Studies show that this is what happens to doctors with mental health problems. They may self-diagnose and even self-medicate, often misdiagnose and incorrectly medicate. They find it difficult to seek help – because of time factors, confidentiality concerns and fear of losing their job – and when they do, the help is not always what they need.
Mandatory reporting is supposed to protect the public from doctors whose competency is in question. Unfortunately, it is having the effect of discouraging doctors from seeking the care they need, which in itself could be putting their patients at risk.
Following two suicides in Sydney, the Chairman of the NSW Australian Medical Association, Prof Brad Frankum wrote:
“It is clear to me that provisions such as mandatory reporting are stopping doctors and students from accessing care, or are making them fearful of the consequences if they do require support.
We have to change this because it is not making our doctors or our patients safer.”
According to a recent media report, an English GP registrar who had been previously named registrar of the year had voluntarily reported to the General Medical Council about a drinking problem.
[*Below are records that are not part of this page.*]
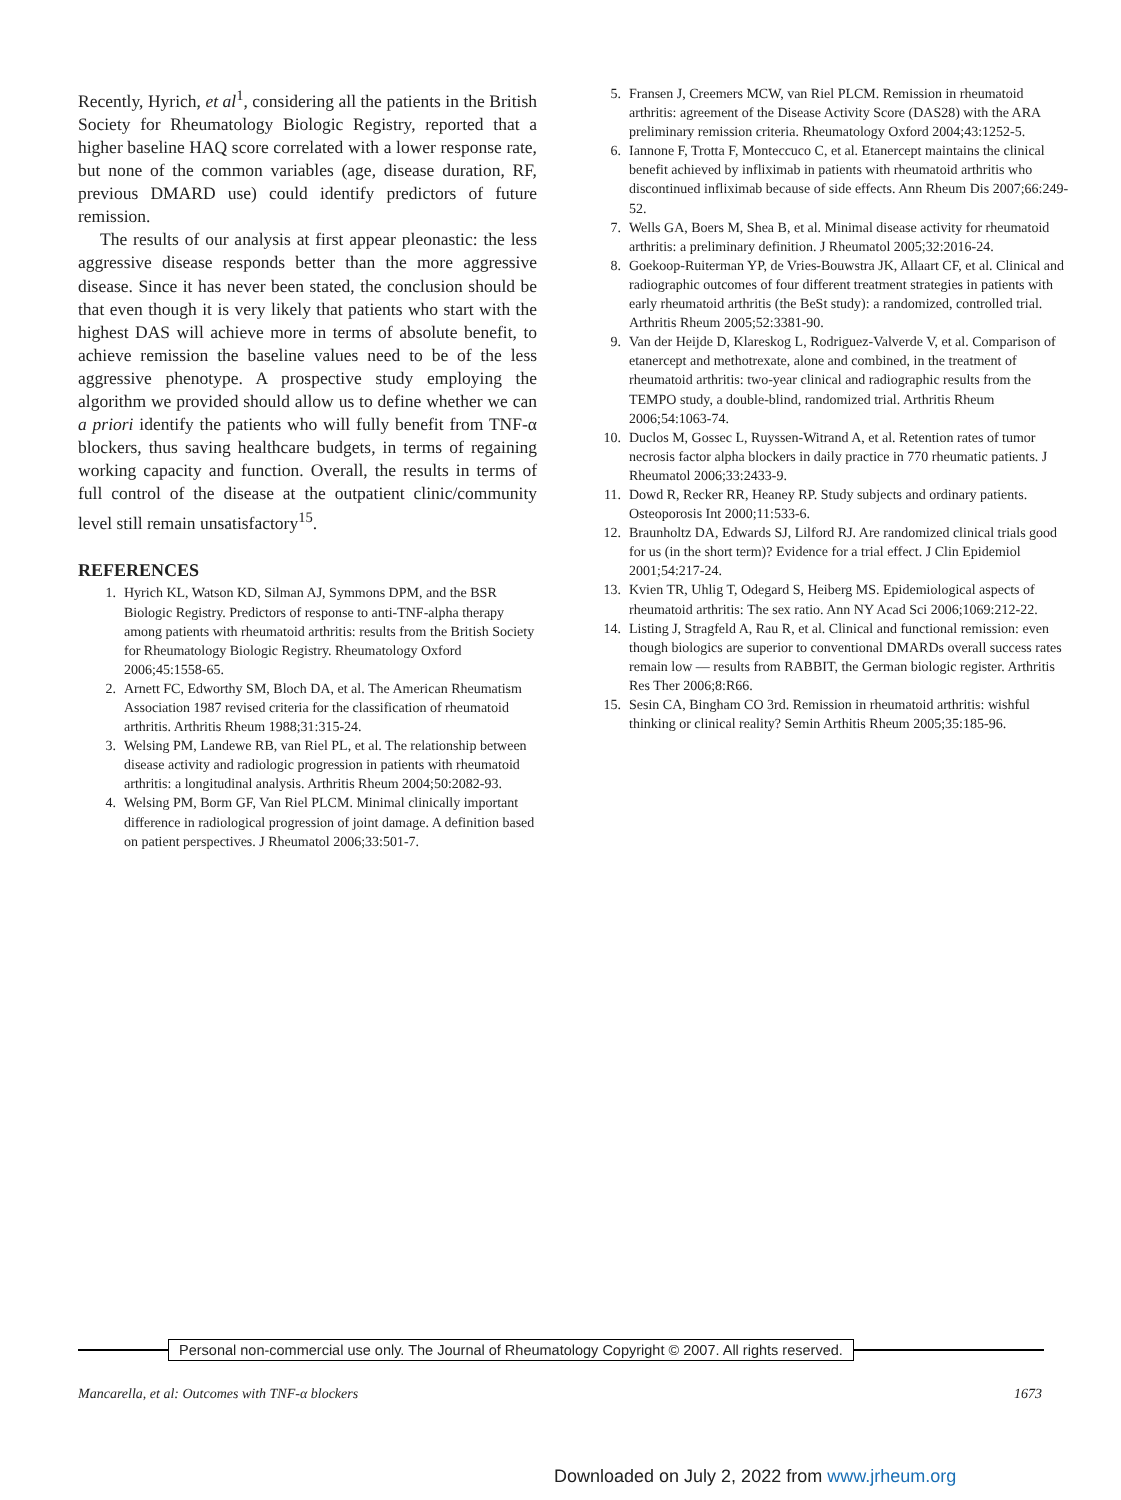Recently, Hyrich, et al<sup>1</sup>, considering all the patients in the British Society for Rheumatology Biologic Registry, reported that a higher baseline HAQ score correlated with a lower response rate, but none of the common variables (age, disease duration, RF, previous DMARD use) could identify predictors of future remission.
The results of our analysis at first appear pleonastic: the less aggressive disease responds better than the more aggressive disease. Since it has never been stated, the conclusion should be that even though it is very likely that patients who start with the highest DAS will achieve more in terms of absolute benefit, to achieve remission the baseline values need to be of the less aggressive phenotype. A prospective study employing the algorithm we provided should allow us to define whether we can a priori identify the patients who will fully benefit from TNF-α blockers, thus saving healthcare budgets, in terms of regaining working capacity and function. Overall, the results in terms of full control of the disease at the outpatient clinic/community level still remain unsatisfactory<sup>15</sup>.
REFERENCES
1. Hyrich KL, Watson KD, Silman AJ, Symmons DPM, and the BSR Biologic Registry. Predictors of response to anti-TNF-alpha therapy among patients with rheumatoid arthritis: results from the British Society for Rheumatology Biologic Registry. Rheumatology Oxford 2006;45:1558-65.
2. Arnett FC, Edworthy SM, Bloch DA, et al. The American Rheumatism Association 1987 revised criteria for the classification of rheumatoid arthritis. Arthritis Rheum 1988;31:315-24.
3. Welsing PM, Landewe RB, van Riel PL, et al. The relationship between disease activity and radiologic progression in patients with rheumatoid arthritis: a longitudinal analysis. Arthritis Rheum 2004;50:2082-93.
4. Welsing PM, Borm GF, Van Riel PLCM. Minimal clinically important difference in radiological progression of joint damage. A definition based on patient perspectives. J Rheumatol 2006;33:501-7.
5. Fransen J, Creemers MCW, van Riel PLCM. Remission in rheumatoid arthritis: agreement of the Disease Activity Score (DAS28) with the ARA preliminary remission criteria. Rheumatology Oxford 2004;43:1252-5.
6. Iannone F, Trotta F, Monteccuco C, et al. Etanercept maintains the clinical benefit achieved by infliximab in patients with rheumatoid arthritis who discontinued infliximab because of side effects. Ann Rheum Dis 2007;66:249-52.
7. Wells GA, Boers M, Shea B, et al. Minimal disease activity for rheumatoid arthritis: a preliminary definition. J Rheumatol 2005;32:2016-24.
8. Goekoop-Ruiterman YP, de Vries-Bouwstra JK, Allaart CF, et al. Clinical and radiographic outcomes of four different treatment strategies in patients with early rheumatoid arthritis (the BeSt study): a randomized, controlled trial. Arthritis Rheum 2005;52:3381-90.
9. Van der Heijde D, Klareskog L, Rodriguez-Valverde V, et al. Comparison of etanercept and methotrexate, alone and combined, in the treatment of rheumatoid arthritis: two-year clinical and radiographic results from the TEMPO study, a double-blind, randomized trial. Arthritis Rheum 2006;54:1063-74.
10. Duclos M, Gossec L, Ruyssen-Witrand A, et al. Retention rates of tumor necrosis factor alpha blockers in daily practice in 770 rheumatic patients. J Rheumatol 2006;33:2433-9.
11. Dowd R, Recker RR, Heaney RP. Study subjects and ordinary patients. Osteoporosis Int 2000;11:533-6.
12. Braunholtz DA, Edwards SJ, Lilford RJ. Are randomized clinical trials good for us (in the short term)? Evidence for a trial effect. J Clin Epidemiol 2001;54:217-24.
13. Kvien TR, Uhlig T, Odegard S, Heiberg MS. Epidemiological aspects of rheumatoid arthritis: The sex ratio. Ann NY Acad Sci 2006;1069:212-22.
14. Listing J, Stragfeld A, Rau R, et al. Clinical and functional remission: even though biologics are superior to conventional DMARDs overall success rates remain low — results from RABBIT, the German biologic register. Arthritis Res Ther 2006;8:R66.
15. Sesin CA, Bingham CO 3rd. Remission in rheumatoid arthritis: wishful thinking or clinical reality? Semin Arthitis Rheum 2005;35:185-96.
Personal non-commercial use only. The Journal of Rheumatology Copyright © 2007. All rights reserved.
Mancarella, et al: Outcomes with TNF-α blockers 1673
Downloaded on July 2, 2022 from www.jrheum.org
Believing he was going to fail a urine test after a party, he took his life.
What can we do?
Many strategies have been shown to be successful in trials: all of them look at the support and treatment of young doctors. It is essential that we provide training and funding to incorporate these measures into our medical schools and hospitals.
We should stop hiding from the fact that as a profession we have a problem and do our best to prepare our students and doctors for the stresses they will face. We should encourage them to identify and engage with a local GP every time they move location, so this becomes automatic.
Validated online cognitive behavioural therapy and mentalisation-based treatment programs should be designed specifically for doctors and offered at no cost. They should be introduced through medical school and advanced programs should be offered as they advance in their career and the stressors change. Hospitals should offer dedicated down time where young doctors, under the supervision of senior clinicians or psychologists, can learn the value of reflection, self-awareness and connectedness.
I believe a mentoring system could be offered through Medicare, where each junior doctor is coupled with a GP trained in the management of mental health disorders and who is aware of mental health problems as they relate to doctors. For this to work, there needs to be a review of the mandatory reporting system, so that at the very least doctors are supported and cared for in a way every patient deserves.
Suicide is more common in female doctors and in recent years, gender equity means that there are now equal numbers of men and women entering medical schools. If we fail to deal with the causes behind these sad and tragic deaths, as the balance between male and female physicians changes, we are likely to see more, not fewer deaths.
We have been aware of the mental health problems in doctors for many years and we have tried many strategies, but there is no real evidence that they are working. I believe this is because we are trying to treat the doctors, but we are failing to manage the fundamental flaws in the medical system and the medical training system which underpin these problems.
Until we do this, our young doctors will suffer and some will pay the most awful of prices. This demands the complete honesty and humility of our profession. We can no longer, in our collective arrogance, believe we are invulnerable, invincible and not open to scrutiny. We cannot blame our problems on the system without being willing to engage with the system to look for viable solutions.
If we truly believe that compassionate care is fundamental to medicine, we must treat our students and junior doctors with the care we would like them to show us.
Dr Jane Barker has been practicing as a GP in northern NSW for 30 years. She is a GP academic in the University Centre for Rural Health based in Lismore and a GP in the local Aboriginal Medical Service. Her interest in global health issues comes from growing up in Zambia and later working in Papua New Guinea.